Monday, 20 November 2017

Over to t'other coast

The Safari has had a few days away across on the east coast. Lots of sightseeing along the Cleveland coast and in the North Yorkshire Moors National Park (aka North Yorkshire Moors dead zone - there's almost no wildlife at all!) but not a lot of time for wildlifing.
We went to the picturesque Yorkshire harbour town of Whitby via Brough and Barnard Castle, where the castle is impressive looming large and austere above you as you drive across the river. As ever we did a Buzzards v Kestrels count during the journey, a not very productive Buzzards 2; Kestrels 0. Dead things were also recorded apart from the horrendous number of Pheasants, more of the 40,000,000 released in the autumn must get hit by cars than by the flying lead they are bred for, the only other thing we could identify was a drake Mallard
Along the motorway we had a Jay carrying an acorn fly over us then a few miles further on two more together. Close to the tiny village of Ravenstone we passed a Red Grouse sat atop a roadside bush. In the distance a couple of large plumes of smoke rose from Heather fires burning on the fells of the Yorkshire Dales National Park lit by the grouse blasting fraternity. 
Our first full day was in town where we met up with our Extreme Photographer who is working there now. The harbour area was lacking in trawlers so there were very few gulls in town and none of the hoped for Iceland or Glaucous Gulls
Most towns have a large population of Feral Pigeons but here they are replaced by multitudes of Turnstones running round between peoples' feet picking up various dropped bits n pieces.
Not much else in or around the harbour but we did watch a Cormorant catch a fish in the dock and others were sat drying their wings on the outer breakwaters and there was a shy Rock Pipit flitting around. We stayed in a modern development close to the river right beneath the impressive disused railway viaduct just out of town.
It's 120 feet from the water to the track (or at least where the track used to be)
How many bricks??? It took just two years to build
Top quality Victorian detail - was it really necessary to be so intricate?
No piece about Whitby is complete without a mention of the ancient Abbey, so here it is as seen from the deck of the viaduct complete with 'shanty town' of the allotments just beneath it - bet they don't often get a mention in the same breath as the abbey!
In the afternoon we took Monty for a wander on the nearby beach at Sandsend. The tide was just on the ebb. He lost his ball in the surf and we got our wellies full of water trying to find it for him. The surf not only took his ball but also provided decent conditions for some of the local surfers. Hardy folk, we can confirm the water wasn't particularly warm and a thick November mist rolled in.
Looking the other way towards the village the light coming through the clouds was dramatically catching the breaking waves.
Back at Temporary Base Camp in the evening a Tawny Owl was 'kewicking' nearby, our Extreme Photographer heard two bickering a little later.

*Data extracts*.

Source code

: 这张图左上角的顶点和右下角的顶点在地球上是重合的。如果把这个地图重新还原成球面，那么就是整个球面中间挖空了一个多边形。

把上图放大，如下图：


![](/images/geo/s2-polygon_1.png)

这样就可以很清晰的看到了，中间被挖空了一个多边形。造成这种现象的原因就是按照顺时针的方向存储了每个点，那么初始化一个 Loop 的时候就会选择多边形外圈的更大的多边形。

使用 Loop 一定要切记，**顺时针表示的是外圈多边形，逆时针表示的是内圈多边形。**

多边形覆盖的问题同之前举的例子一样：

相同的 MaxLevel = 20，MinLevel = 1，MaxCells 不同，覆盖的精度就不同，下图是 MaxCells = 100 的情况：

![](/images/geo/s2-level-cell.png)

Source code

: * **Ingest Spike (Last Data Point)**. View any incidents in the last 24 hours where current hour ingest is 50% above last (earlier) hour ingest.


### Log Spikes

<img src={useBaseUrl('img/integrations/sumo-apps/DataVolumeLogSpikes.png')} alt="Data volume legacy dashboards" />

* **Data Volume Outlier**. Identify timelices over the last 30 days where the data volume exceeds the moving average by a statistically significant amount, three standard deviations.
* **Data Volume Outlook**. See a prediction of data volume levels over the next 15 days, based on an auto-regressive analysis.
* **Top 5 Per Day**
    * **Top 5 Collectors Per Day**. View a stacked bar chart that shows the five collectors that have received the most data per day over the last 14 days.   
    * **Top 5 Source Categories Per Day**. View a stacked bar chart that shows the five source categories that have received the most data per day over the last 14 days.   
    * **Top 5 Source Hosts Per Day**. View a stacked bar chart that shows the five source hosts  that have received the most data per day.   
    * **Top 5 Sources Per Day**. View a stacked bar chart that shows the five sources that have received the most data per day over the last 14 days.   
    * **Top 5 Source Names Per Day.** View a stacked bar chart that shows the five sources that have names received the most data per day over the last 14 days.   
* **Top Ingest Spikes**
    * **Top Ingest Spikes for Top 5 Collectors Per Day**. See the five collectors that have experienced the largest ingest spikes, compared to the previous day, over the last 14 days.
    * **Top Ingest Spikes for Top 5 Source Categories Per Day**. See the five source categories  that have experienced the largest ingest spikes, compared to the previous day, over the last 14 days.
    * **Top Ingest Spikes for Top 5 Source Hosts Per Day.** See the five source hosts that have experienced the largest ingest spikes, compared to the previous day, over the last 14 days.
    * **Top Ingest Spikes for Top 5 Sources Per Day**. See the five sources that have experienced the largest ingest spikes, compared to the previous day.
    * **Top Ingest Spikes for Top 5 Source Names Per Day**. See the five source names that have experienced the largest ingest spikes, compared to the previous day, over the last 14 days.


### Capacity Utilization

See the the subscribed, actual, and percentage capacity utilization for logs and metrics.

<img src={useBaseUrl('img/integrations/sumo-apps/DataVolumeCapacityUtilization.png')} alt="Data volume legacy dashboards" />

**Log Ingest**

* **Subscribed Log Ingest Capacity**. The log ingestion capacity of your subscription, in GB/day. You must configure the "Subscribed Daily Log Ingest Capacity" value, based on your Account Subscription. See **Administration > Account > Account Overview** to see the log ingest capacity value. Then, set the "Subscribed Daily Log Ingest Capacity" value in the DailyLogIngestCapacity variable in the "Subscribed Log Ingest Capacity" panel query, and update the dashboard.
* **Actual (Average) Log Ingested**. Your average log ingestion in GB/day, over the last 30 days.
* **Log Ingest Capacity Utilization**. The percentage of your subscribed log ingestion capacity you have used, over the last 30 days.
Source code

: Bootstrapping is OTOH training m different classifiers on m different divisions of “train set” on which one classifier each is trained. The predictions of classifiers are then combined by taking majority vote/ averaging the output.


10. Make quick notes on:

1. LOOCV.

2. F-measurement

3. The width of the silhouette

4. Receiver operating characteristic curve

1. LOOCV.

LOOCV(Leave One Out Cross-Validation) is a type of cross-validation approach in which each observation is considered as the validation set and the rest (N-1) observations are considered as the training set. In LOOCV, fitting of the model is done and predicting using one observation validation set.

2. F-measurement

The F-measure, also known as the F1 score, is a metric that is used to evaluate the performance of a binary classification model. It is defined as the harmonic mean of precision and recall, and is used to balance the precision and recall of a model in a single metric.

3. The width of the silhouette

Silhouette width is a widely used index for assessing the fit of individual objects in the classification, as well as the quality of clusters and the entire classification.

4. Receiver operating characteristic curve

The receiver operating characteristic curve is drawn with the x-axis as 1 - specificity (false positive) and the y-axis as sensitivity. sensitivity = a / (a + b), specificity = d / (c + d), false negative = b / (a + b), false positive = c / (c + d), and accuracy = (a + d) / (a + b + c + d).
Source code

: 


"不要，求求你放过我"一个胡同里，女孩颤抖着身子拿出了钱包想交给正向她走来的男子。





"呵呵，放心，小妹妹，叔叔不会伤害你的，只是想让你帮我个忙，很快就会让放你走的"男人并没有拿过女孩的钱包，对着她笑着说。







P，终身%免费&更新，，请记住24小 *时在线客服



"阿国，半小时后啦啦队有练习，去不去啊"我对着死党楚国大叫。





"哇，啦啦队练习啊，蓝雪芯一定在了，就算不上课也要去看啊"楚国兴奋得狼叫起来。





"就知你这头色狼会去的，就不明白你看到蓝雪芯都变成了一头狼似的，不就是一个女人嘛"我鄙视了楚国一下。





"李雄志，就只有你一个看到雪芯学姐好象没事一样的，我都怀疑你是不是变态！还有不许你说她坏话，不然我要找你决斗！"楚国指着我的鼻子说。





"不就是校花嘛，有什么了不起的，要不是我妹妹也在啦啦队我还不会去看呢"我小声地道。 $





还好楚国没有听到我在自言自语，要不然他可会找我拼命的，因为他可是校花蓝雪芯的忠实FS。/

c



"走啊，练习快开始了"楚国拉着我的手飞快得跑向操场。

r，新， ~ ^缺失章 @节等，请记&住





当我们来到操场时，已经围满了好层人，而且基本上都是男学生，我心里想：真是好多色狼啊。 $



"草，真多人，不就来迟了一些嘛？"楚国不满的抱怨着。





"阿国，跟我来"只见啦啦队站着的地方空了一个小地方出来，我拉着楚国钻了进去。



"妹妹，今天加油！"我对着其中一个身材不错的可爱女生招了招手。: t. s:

*What to work on*.
a - According to the blog post about the Whitby trip, which birds take the place of Feral Pigeons in the town?
b - Write the next part of the blog post about the Whitby trip, beginning after its final sentence.

*Results of the tasks*.
a - Turnstones, running around between people's feet and picking up dropped bits and pieces.

b -
Wednesday had us watching a pair of Bullfinches down the old railway line early morning with Monty. There were signs of Badgers all over the place and Monty's nose was all over the place too trying to work out what they are, what they were doing and where they were going...He's never met a real live Badger yet.
The ex-track side bushes held a good number of Redwings and Blackbirds but where are all the Fieldfares?
The day was spent sightseeing up the coast. We got as far as Saltburn stopping at the very steep Staithes on the way.
Like Whitby it was a little disappointing to see very few boats in the harbours. They must only park them there for the summer tourists.
The rocky shores around he outer harbour held Rock Pipits and Jackdaws but there was a surprise at the top car park in the form of a couple of Tree Sparrows in the House Sparrow flock.
From Staithes we headed down to Runswick Bay. Here Redshank and Oystercatchers roosting on the far beach inaccessible to humans and their mutts while to tide was still up to the rocks. The gaps between the big sea defence rocks were home to Robins, Wrens and Dunnocks.
As we were leaving we had a special moment as two Roe Deer ambled across the road in front of the car, good job it's a steep slow climb out of the village. A Sparrowhawk was seen by our Extreme Photographer perched on a road sign as we sped by on our way south.
Back at Sandsend a Stonechat was spotted on a clump of roadside Brambles close to where we'd parked up the previous day.
The Tawny Owl was in the garden again at dusk.
Dead things seen on the road today included a Brown Hare and a Hedgehog.
Thursday saw us head inland driving through forests, over moors and trekking to waterfalls. Our first stop in the Dalby Forest only gave us a Wren and a Coal Tit, almost totally devoid of birdlife. The trackside Birch trees were covered in Witches Broom some of which were covered with mosses and in some cases Wood Sorrel too.
At the visitor centre we hoped there's be a bird feeding station but in this instance there wasn't, so no chance of any Siskin pics for our Year Bird Challenge although we could hear some in the trees not too far away, no Crossbills though. A Jay, Robins and a few Blackbirds were all that were in the area.
Over the desolate moors there was no sign of life apart from a couple of Red Grouse always far too far away for any chance of a pic.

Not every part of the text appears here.